>>>>>
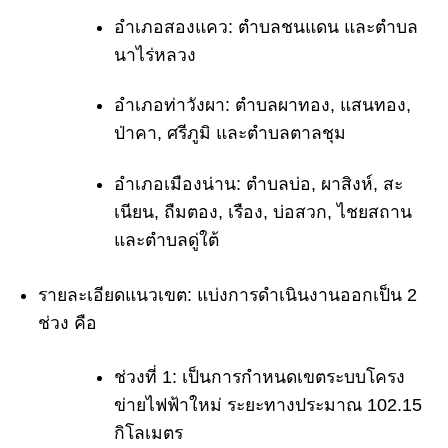
อำเภอสองแคว:
ตำบลชนแดน และตำบล
นาไร่หลวง
อำเภอท่าวังผา:
ตำบลผาทอง, แสนทอง,
ป่าคา, ศรีภูมิ และตำบลตาลชุม
อำเภอเมืองน่าน:
ตำบลบ่อ, ผาสิงห์, สะ
เนียน, ถืมตอง, เรือง, บ่อสวก, ไชยสถาน
และตำบลดู่ใต้
รายละเอียดแนวเขต:
แบ่งการดำเนินงานออกเป็น 2
ช่วง คือ
ช่วงที่ 1:
เป็นการกำหนดเขตระบบโครง
ข่ายไฟฟ้าใหม่ ระยะทางประมาณ 102.15
กิโลเมตร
<<<<<
• What the task requires
Restate the data word for word, minus any images.

• Exercise answer
อำเภอสองแคว:
ตำบลชนแดน และตำบล
นาไร่หลวง
อำเภอท่าวังผา:
ตำบลผาทอง, แสนทอง,
ป่าคา, ศรีภูมิ และตำบลตาลชุม
อำเภอเมืองน่าน:
ตำบลบ่อ, ผาสิงห์, สะ
เนียน, ถืมตอง, เรือง, บ่อสวก, ไชยสถาน
และตำบลดู่ใต้
รายละเอียดแนวเขต:
แบ่งการดำเนินงานออกเป็น 2
ช่วง คือ
ช่วงที่ 1:
เป็นการกำหนดเขตระบบโครง
ข่ายไฟฟ้าใหม่ ระยะทางประมาณ 102.15
กิโลเมตร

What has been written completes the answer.